[[ Records provided, beginning ]]
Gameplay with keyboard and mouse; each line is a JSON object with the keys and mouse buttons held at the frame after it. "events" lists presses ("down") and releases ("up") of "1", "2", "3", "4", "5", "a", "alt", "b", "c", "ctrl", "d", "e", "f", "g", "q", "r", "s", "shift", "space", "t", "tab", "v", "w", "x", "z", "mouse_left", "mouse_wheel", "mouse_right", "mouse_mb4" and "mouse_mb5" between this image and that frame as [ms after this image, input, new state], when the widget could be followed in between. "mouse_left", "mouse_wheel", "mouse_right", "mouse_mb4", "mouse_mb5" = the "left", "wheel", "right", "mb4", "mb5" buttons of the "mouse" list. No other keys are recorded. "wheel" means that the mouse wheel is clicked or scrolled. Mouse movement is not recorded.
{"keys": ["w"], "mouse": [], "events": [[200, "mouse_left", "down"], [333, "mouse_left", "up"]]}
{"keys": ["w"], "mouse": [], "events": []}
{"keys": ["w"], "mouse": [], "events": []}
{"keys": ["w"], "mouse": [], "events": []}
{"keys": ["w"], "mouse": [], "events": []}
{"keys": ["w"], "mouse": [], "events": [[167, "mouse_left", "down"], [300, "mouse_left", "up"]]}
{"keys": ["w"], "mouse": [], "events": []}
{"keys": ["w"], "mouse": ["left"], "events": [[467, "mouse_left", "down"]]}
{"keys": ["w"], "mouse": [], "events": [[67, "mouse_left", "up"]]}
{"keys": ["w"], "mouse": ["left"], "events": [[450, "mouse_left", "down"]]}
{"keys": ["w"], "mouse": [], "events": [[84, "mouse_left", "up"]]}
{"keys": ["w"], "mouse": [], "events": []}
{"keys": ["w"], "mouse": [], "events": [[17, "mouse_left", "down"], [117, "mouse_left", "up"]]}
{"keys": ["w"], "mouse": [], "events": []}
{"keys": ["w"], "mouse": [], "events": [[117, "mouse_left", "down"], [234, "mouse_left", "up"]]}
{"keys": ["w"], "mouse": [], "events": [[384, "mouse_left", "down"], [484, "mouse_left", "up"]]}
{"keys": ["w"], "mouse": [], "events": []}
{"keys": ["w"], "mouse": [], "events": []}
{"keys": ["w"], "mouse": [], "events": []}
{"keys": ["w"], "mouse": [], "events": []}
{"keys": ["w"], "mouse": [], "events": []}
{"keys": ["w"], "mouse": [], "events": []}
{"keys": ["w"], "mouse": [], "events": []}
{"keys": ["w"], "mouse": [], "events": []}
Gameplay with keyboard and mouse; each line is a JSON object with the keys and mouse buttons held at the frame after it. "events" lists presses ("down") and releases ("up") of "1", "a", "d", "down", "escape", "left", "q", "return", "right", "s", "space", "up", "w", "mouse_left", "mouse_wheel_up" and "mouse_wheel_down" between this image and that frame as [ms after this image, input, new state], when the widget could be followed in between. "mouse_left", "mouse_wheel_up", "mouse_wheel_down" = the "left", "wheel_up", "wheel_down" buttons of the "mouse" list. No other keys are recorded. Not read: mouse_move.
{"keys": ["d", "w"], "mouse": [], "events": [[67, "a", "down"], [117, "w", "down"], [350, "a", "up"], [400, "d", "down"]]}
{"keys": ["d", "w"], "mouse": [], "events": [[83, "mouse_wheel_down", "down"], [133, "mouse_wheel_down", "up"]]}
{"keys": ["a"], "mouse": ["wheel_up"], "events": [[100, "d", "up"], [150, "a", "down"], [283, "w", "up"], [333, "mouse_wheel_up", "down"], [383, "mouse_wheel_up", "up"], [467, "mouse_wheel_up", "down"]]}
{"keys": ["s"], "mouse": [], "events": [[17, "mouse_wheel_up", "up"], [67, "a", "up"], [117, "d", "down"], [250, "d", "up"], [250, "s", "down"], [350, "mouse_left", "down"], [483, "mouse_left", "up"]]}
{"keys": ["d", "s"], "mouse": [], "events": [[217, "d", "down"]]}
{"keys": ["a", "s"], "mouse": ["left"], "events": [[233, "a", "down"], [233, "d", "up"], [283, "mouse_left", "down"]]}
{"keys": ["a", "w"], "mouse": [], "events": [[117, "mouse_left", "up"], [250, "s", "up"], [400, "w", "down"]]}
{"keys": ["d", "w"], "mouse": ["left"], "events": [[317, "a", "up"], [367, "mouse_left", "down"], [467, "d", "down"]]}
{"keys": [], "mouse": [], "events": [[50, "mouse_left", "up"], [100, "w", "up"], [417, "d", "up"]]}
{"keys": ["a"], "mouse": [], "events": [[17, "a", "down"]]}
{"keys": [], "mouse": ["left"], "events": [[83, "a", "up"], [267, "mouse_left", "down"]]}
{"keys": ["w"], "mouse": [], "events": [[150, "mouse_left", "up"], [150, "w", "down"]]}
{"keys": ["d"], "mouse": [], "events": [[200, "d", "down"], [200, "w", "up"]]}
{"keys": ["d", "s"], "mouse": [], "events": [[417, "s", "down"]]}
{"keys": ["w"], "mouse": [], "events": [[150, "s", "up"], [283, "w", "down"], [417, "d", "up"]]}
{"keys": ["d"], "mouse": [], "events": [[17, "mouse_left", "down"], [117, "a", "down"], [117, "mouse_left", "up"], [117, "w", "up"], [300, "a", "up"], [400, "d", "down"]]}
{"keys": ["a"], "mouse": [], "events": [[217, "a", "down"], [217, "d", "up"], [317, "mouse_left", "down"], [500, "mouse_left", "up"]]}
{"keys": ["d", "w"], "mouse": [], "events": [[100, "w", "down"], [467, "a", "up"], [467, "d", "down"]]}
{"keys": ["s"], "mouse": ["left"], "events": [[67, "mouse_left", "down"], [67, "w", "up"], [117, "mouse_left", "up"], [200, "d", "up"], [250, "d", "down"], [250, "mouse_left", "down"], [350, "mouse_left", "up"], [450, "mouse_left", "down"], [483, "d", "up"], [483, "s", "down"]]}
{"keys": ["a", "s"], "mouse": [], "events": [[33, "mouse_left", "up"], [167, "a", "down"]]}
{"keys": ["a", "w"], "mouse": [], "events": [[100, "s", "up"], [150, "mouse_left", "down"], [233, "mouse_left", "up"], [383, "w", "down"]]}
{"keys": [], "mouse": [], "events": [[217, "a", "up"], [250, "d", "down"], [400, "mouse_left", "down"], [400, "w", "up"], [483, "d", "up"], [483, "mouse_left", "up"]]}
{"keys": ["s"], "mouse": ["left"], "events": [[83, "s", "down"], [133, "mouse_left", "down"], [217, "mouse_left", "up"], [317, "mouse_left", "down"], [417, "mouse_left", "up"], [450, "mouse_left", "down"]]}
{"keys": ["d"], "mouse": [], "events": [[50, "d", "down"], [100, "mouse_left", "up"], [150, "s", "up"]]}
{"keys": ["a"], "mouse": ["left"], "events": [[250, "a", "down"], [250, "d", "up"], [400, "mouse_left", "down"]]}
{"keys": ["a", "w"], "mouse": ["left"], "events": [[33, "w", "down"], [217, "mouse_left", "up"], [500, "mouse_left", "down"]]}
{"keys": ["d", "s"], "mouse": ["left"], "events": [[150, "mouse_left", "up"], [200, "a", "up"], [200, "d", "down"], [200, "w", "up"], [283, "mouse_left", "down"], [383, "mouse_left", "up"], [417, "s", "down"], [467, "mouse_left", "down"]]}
[[ Records provided, end ]]
* **Assignment**: Reproduce the preceding entries exactly and completely.

* **Answer section**:
Gameplay with keyboard and mouse; each line is a JSON object with the keys and mouse buttons held at the frame after it. "events" lists presses ("down") and releases ("up") of "1", "2", "3", "4", "5", "a", "alt", "b", "c", "ctrl", "d", "e", "f", "g", "q", "r", "s", "shift", "space", "t", "tab", "v", "w", "x", "z", "mouse_left", "mouse_wheel", "mouse_right", "mouse_mb4" and "mouse_mb5" between this image and that frame as [ms after this image, input, new state], when the widget could be followed in between. "mouse_left", "mouse_wheel", "mouse_right", "mouse_mb4", "mouse_mb5" = the "left", "wheel", "right", "mb4", "mb5" buttons of the "mouse" list. No other keys are recorded. "wheel" means that the mouse wheel is clicked or scrolled. Mouse movement is not recorded.
{"keys": ["w"], "mouse": [], "events": [[200, "mouse_left", "down"], [333, "mouse_left", "up"]]}
{"keys": ["w"], "mouse": [], "events": []}
{"keys": ["w"], "mouse": [], "events": []}
{"keys": ["w"], "mouse": [], "events": []}
{"keys": ["w"], "mouse": [], "events": []}
{"keys": ["w"], "mouse": [], "events": [[167, "mouse_left", "down"], [300, "mouse_left", "up"]]}
{"keys": ["w"], "mouse": [], "events": []}
{"keys": ["w"], "mouse": ["left"], "events": [[467, "mouse_left", "down"]]}
{"keys": ["w"], "mouse": [], "events": [[67, "mouse_left", "up"]]}
{"keys": ["w"], "mouse": ["left"], "events": [[450, "mouse_left", "down"]]}
{"keys": ["w"], "mouse": [], "events": [[84, "mouse_left", "up"]]}
{"keys": ["w"], "mouse": [], "events": []}
{"keys": ["w"], "mouse": [], "events": [[17, "mouse_left", "down"], [117, "mouse_left", "up"]]}
{"keys": ["w"], "mouse": [], "events": []}
{"keys": ["w"], "mouse": [], "events": [[117, "mouse_left", "down"], [234, "mouse_left", "up"]]}
{"keys": ["w"], "mouse": [], "events": [[384, "mouse_left", "down"], [484, "mouse_left", "up"]]}
{"keys": ["w"], "mouse": [], "events": []}
{"keys": ["w"], "mouse": [], "events": []}
{"keys": ["w"], "mouse": [], "events": []}
{"keys": ["w"], "mouse": [], "events": []}
{"keys": ["w"], "mouse": [], "events": []}
{"keys": ["w"], "mouse": [], "events": []}
{"keys": ["w"], "mouse": [], "events": []}
{"keys": ["w"], "mouse": [], "events": []}
Gameplay with keyboard and mouse; each line is a JSON object with the keys and mouse buttons held at the frame after it. "events" lists presses ("down") and releases ("up") of "1", "a", "d", "down", "escape", "left", "q", "return", "right", "s", "space", "up", "w", "mouse_left", "mouse_wheel_up" and "mouse_wheel_down" between this image and that frame as [ms after this image, input, new state], when the widget could be followed in between. "mouse_left", "mouse_wheel_up", "mouse_wheel_down" = the "left", "wheel_up", "wheel_down" buttons of the "mouse" list. No other keys are recorded. Not read: mouse_move.
{"keys": ["d", "w"], "mouse": [], "events": [[67, "a", "down"], [117, "w", "down"], [350, "a", "up"], [400, "d", "down"]]}
{"keys": ["d", "w"], "mouse": [], "events": [[83, "mouse_wheel_down", "down"], [133, "mouse_wheel_down", "up"]]}
{"keys": ["a"], "mouse": ["wheel_up"], "events": [[100, "d", "up"], [150, "a", "down"], [283, "w", "up"], [333, "mouse_wheel_up", "down"], [383, "mouse_wheel_up", "up"], [467, "mouse_wheel_up", "down"]]}
{"keys": ["s"], "mouse": [], "events": [[17, "mouse_wheel_up", "up"], [67, "a", "up"], [117, "d", "down"], [250, "d", "up"], [250, "s", "down"], [350, "mouse_left", "down"], [483, "mouse_left", "up"]]}
{"keys": ["d", "s"], "mouse": [], "events": [[217, "d", "down"]]}
{"keys": ["a", "s"], "mouse": ["left"], "events": [[233, "a", "down"], [233, "d", "up"], [283, "mouse_left", "down"]]}
{"keys": ["a", "w"], "mouse": [], "events": [[117, "mouse_left", "up"], [250, "s", "up"], [400, "w", "down"]]}
{"keys": ["d", "w"], "mouse": ["left"], "events": [[317, "a", "up"], [367, "mouse_left", "down"], [467, "d", "down"]]}
{"keys": [], "mouse": [], "events": [[50, "mouse_left", "up"], [100, "w", "up"], [417, "d", "up"]]}
{"keys": ["a"], "mouse": [], "events": [[17, "a", "down"]]}
{"keys": [], "mouse": ["left"], "events": [[83, "a", "up"], [267, "mouse_left", "down"]]}
{"keys": ["w"], "mouse": [], "events": [[150, "mouse_left", "up"], [150, "w", "down"]]}
{"keys": ["d"], "mouse": [], "events": [[200, "d", "down"], [200, "w", "up"]]}
{"keys": ["d", "s"], "mouse": [], "events": [[417, "s", "down"]]}
{"keys": ["w"], "mouse": [], "events": [[150, "s", "up"], [283, "w", "down"], [417, "d", "up"]]}
{"keys": ["d"], "mouse": [], "events": [[17, "mouse_left", "down"], [117, "a", "down"], [117, "mouse_left", "up"], [117, "w", "up"], [300, "a", "up"], [400, "d", "down"]]}
{"keys": ["a"], "mouse": [], "events": [[217, "a", "down"], [217, "d", "up"], [317, "mouse_left", "down"], [500, "mouse_left", "up"]]}
{"keys": ["d", "w"], "mouse": [], "events": [[100, "w", "down"], [467, "a", "up"], [467, "d", "down"]]}
{"keys": ["s"], "mouse": ["left"], "events": [[67, "mouse_left", "down"], [67, "w", "up"], [117, "mouse_left", "up"], [200, "d", "up"], [250, "d", "down"], [250, "mouse_left", "down"], [350, "mouse_left", "up"], [450, "mouse_left", "down"], [483, "d", "up"], [483, "s", "down"]]}
{"keys": ["a", "s"], "mouse": [], "events": [[33, "mouse_left", "up"], [167, "a", "down"]]}
{"keys": ["a", "w"], "mouse": [], "events": [[100, "s", "up"], [150, "mouse_left", "down"], [233, "mouse_left", "up"], [383, "w", "down"]]}
{"keys": [], "mouse": [], "events": [[217, "a", "up"], [250, "d", "down"], [400, "mouse_left", "down"], [400, "w", "up"], [483, "d", "up"], [483, "mouse_left", "up"]]}
{"keys": ["s"], "mouse": ["left"], "events": [[83, "s", "down"], [133, "mouse_left", "down"], [217, "mouse_left", "up"], [317, "mouse_left", "down"], [417, "mouse_left", "up"], [450, "mouse_left", "down"]]}
{"keys": ["d"], "mouse": [], "events": [[50, "d", "down"], [100, "mouse_left", "up"], [150, "s", "up"]]}
{"keys": ["a"], "mouse": ["left"], "events": [[250, "a", "down"], [250, "d", "up"], [400, "mouse_left", "down"]]}
{"keys": ["a", "w"], "mouse": ["left"], "events": [[33, "w", "down"], [217, "mouse_left", "up"], [500, "mouse_left", "down"]]}
{"keys": ["d", "s"], "mouse": ["left"], "events": [[150, "mouse_left", "up"], [200, "a", "up"], [200, "d", "down"], [200, "w", "up"], [283, "mouse_left", "down"], [383, "mouse_left", "up"], [417, "s", "down"], [467, "mouse_left", "down"]]}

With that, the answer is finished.